■ DATA RECORDS ■
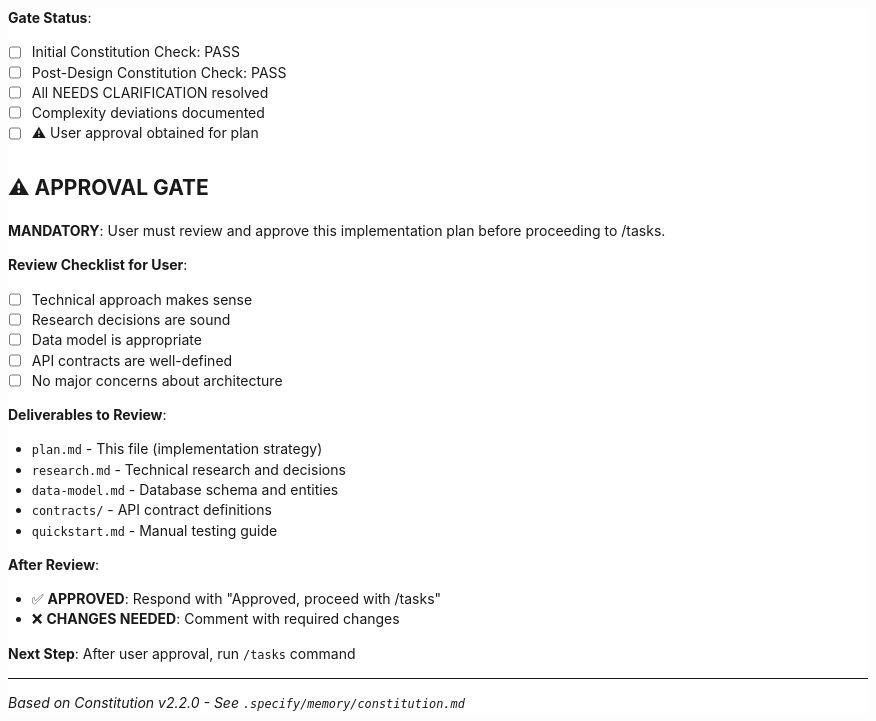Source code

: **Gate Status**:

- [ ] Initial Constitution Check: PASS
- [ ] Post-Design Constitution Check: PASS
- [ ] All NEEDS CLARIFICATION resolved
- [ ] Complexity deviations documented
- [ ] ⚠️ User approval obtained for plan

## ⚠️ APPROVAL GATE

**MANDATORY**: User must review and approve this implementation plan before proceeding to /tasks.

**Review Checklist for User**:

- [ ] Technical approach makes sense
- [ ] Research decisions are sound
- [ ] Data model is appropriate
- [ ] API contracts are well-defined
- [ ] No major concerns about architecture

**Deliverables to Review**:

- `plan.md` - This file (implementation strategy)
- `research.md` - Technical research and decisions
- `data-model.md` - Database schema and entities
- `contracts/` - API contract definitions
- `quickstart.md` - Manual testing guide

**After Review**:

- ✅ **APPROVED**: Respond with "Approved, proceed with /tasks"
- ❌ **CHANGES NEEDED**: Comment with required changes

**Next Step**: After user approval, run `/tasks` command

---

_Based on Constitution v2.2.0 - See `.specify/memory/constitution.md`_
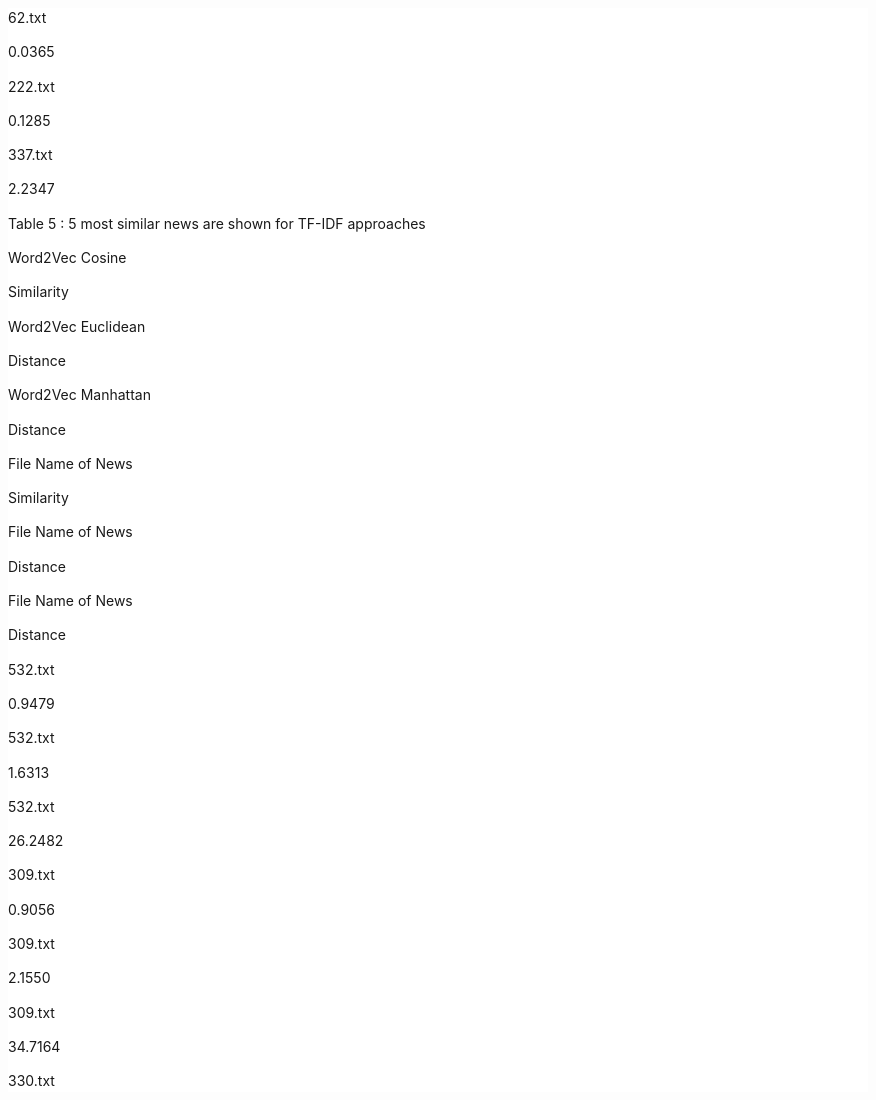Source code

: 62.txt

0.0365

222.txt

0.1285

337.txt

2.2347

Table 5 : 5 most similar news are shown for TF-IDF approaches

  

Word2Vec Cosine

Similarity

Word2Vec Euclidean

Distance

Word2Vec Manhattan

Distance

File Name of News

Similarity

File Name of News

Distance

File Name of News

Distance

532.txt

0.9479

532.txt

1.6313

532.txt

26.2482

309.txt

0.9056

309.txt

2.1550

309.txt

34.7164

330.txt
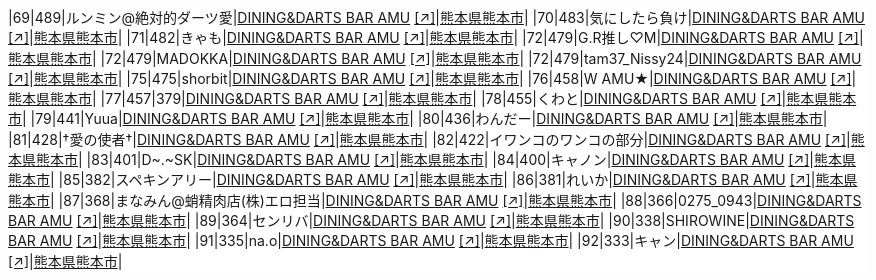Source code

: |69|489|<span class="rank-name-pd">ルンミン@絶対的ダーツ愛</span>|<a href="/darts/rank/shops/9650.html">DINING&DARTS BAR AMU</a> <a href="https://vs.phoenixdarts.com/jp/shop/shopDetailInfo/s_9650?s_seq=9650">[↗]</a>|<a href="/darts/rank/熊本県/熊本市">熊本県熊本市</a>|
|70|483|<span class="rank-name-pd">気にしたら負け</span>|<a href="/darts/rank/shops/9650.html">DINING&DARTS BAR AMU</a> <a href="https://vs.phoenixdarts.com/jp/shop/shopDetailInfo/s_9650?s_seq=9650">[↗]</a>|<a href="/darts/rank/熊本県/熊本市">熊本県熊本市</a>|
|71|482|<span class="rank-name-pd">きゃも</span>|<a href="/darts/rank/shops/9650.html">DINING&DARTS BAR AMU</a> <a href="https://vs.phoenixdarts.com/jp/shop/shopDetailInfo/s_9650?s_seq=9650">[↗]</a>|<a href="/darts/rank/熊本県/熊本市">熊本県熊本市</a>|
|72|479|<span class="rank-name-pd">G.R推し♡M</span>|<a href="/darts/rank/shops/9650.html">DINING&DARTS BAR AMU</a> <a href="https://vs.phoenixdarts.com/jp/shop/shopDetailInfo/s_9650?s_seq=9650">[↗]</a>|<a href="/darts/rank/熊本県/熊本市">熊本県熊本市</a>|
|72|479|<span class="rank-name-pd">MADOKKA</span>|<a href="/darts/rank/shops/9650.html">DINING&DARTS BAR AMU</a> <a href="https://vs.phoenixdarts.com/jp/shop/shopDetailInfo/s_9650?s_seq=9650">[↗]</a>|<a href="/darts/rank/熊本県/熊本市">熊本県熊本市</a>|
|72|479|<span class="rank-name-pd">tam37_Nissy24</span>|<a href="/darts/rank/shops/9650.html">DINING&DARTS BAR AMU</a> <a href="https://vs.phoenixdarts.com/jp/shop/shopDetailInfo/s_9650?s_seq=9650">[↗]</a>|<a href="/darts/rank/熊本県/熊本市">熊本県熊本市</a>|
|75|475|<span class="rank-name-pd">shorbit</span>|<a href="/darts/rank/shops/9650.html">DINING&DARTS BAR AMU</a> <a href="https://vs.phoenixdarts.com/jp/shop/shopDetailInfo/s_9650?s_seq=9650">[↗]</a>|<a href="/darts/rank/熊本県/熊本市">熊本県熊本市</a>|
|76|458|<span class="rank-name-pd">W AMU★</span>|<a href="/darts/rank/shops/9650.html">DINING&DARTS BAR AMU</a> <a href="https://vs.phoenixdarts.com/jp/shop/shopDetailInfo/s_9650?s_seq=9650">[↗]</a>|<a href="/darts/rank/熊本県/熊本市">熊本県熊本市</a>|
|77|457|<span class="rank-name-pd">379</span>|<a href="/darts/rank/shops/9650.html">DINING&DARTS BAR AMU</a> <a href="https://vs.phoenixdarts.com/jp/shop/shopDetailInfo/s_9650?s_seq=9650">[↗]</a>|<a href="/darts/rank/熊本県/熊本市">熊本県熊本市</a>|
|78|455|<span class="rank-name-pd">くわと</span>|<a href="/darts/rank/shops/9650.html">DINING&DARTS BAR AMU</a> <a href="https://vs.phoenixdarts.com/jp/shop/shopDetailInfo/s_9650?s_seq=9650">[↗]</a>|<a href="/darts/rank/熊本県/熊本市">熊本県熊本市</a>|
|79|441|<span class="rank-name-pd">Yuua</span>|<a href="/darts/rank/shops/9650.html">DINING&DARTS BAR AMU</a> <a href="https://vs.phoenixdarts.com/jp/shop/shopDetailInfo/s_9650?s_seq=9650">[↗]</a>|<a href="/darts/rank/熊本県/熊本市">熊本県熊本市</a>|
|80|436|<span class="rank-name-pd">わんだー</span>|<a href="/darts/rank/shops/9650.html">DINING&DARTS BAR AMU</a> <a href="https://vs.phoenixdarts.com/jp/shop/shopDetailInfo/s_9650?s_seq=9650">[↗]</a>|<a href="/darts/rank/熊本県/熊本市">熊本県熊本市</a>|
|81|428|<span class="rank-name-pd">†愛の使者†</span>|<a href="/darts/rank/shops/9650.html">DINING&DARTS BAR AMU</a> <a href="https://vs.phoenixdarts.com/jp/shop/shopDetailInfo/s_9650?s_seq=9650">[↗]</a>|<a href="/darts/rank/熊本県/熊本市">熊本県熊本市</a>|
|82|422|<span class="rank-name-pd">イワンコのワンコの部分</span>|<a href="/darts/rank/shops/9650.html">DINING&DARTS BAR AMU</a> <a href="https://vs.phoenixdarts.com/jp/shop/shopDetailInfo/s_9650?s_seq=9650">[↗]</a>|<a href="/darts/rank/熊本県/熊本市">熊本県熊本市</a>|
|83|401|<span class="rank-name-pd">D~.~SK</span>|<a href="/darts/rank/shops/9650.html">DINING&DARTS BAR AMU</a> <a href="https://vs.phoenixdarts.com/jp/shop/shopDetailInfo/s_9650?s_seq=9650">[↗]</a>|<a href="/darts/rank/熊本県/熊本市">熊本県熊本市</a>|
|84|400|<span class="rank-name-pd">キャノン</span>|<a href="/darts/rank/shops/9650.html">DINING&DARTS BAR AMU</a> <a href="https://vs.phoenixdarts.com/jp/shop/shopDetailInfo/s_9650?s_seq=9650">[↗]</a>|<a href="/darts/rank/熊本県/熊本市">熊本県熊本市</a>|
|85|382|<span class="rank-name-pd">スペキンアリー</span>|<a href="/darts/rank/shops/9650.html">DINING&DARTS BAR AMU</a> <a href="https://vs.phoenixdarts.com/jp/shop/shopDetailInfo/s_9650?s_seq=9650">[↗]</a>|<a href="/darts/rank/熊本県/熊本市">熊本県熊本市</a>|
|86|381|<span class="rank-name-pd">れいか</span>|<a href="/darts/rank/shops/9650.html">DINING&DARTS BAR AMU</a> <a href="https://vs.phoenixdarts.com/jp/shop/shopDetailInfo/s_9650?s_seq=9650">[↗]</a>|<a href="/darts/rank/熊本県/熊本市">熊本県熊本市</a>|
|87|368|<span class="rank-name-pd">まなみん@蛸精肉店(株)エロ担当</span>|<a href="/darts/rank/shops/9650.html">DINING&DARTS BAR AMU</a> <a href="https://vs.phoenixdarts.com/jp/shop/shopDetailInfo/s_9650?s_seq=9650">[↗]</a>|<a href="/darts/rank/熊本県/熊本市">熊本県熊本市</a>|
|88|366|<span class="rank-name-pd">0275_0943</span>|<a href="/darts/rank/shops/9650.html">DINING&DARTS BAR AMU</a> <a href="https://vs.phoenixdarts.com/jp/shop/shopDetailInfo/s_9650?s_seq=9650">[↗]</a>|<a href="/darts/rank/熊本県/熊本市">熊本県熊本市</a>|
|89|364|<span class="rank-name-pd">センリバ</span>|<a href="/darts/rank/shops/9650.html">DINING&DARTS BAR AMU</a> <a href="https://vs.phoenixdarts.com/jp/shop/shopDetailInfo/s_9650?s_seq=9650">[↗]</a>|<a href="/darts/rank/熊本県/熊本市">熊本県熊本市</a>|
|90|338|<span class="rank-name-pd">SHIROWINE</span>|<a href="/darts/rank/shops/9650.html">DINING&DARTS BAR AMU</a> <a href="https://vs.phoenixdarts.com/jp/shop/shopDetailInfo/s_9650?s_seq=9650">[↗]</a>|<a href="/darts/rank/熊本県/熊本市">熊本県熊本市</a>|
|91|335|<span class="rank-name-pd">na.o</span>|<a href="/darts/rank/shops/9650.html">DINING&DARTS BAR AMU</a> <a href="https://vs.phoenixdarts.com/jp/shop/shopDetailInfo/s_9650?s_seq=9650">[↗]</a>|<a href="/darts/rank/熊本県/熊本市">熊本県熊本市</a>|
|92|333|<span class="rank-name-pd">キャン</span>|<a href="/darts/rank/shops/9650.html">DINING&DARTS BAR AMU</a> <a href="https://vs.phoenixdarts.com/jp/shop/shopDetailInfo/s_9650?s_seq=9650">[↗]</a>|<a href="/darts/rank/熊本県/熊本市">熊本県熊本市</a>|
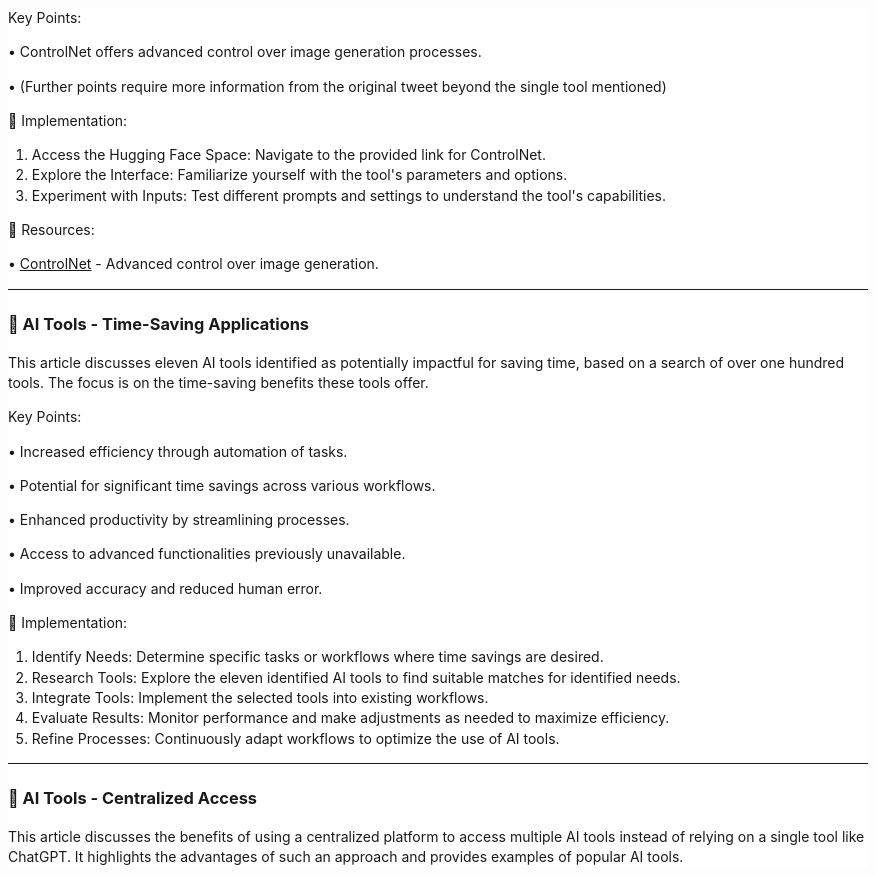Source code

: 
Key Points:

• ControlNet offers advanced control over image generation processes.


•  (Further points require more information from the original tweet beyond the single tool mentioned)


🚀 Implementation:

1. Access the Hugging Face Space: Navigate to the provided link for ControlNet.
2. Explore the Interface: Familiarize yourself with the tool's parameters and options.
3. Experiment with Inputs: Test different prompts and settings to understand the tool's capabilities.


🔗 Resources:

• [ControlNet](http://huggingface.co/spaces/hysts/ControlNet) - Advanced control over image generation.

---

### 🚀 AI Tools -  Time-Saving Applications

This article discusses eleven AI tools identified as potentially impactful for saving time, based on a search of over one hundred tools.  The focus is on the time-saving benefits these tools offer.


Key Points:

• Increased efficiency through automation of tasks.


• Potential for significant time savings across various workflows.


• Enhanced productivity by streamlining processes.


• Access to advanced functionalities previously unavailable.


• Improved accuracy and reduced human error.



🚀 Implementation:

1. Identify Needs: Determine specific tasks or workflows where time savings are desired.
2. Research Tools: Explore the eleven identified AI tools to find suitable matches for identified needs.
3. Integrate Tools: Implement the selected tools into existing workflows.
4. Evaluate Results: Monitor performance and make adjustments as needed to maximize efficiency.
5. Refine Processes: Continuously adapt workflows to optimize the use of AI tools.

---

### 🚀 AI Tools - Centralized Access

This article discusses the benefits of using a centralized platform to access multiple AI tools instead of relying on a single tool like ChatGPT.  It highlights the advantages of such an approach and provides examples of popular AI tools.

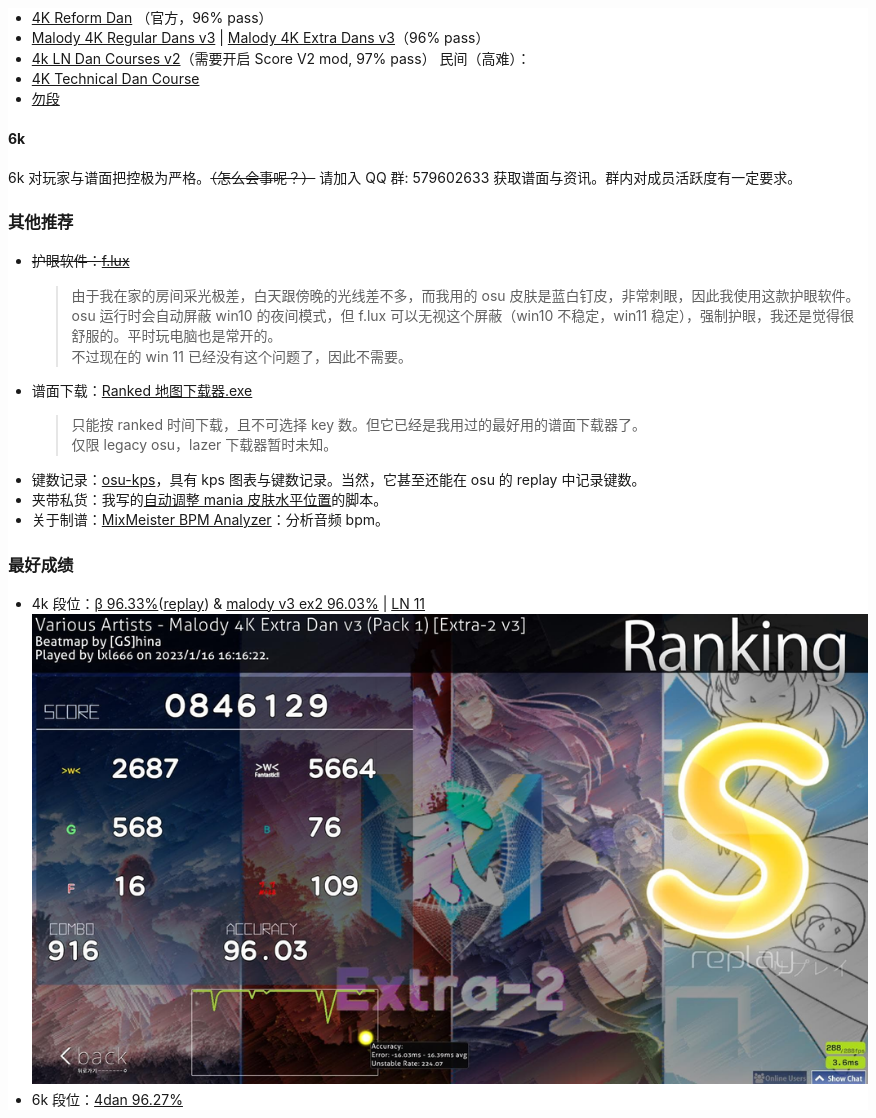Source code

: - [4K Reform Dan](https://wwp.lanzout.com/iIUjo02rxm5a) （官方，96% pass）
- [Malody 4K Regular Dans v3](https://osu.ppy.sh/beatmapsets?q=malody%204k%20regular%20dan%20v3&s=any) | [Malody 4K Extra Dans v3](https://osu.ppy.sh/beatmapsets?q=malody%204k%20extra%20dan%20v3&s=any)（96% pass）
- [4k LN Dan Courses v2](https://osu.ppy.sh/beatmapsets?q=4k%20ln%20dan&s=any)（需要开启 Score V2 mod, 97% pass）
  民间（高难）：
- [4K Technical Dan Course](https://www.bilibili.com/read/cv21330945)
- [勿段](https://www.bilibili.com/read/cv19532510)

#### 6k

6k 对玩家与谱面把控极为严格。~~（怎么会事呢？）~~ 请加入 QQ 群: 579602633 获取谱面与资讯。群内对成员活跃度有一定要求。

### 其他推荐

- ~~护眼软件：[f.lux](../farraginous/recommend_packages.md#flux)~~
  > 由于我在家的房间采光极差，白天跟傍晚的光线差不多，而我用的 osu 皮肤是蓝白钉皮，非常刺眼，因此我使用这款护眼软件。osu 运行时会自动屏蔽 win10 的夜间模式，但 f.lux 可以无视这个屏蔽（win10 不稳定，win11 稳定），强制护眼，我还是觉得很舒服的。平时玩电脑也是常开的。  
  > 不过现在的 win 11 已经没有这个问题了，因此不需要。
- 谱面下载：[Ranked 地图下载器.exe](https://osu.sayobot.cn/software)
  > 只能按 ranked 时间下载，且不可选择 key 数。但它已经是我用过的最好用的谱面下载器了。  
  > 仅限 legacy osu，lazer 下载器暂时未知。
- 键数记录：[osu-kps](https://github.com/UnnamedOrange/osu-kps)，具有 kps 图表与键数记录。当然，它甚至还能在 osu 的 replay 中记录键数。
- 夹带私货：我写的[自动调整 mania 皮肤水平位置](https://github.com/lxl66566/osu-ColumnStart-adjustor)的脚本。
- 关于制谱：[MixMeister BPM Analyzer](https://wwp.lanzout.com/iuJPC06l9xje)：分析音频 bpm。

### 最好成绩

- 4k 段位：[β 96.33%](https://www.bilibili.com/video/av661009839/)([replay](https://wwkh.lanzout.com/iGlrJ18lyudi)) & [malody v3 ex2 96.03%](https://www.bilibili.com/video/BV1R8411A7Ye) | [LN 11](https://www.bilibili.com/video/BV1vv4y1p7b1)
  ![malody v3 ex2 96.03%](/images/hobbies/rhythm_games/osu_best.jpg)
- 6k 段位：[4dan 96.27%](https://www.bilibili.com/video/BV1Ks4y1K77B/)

■ TASK DESCRIPTION ■
Rewrite the material from its start through the line containing "## ⚠️ APPROVAL GATE", swapping "PASS" for "PENDING" and keeping everything else the same. Leave the pictures out of your answer.

■ TASK ANSWER ■
Source code

: **Gate Status**:

- [ ] Initial Constitution Check: PENDING
- [ ] Post-Design Constitution Check: PENDING
- [ ] All NEEDS CLARIFICATION resolved
- [ ] Complexity deviations documented
- [ ] ⚠️ User approval obtained for plan

## ⚠️ APPROVAL GATE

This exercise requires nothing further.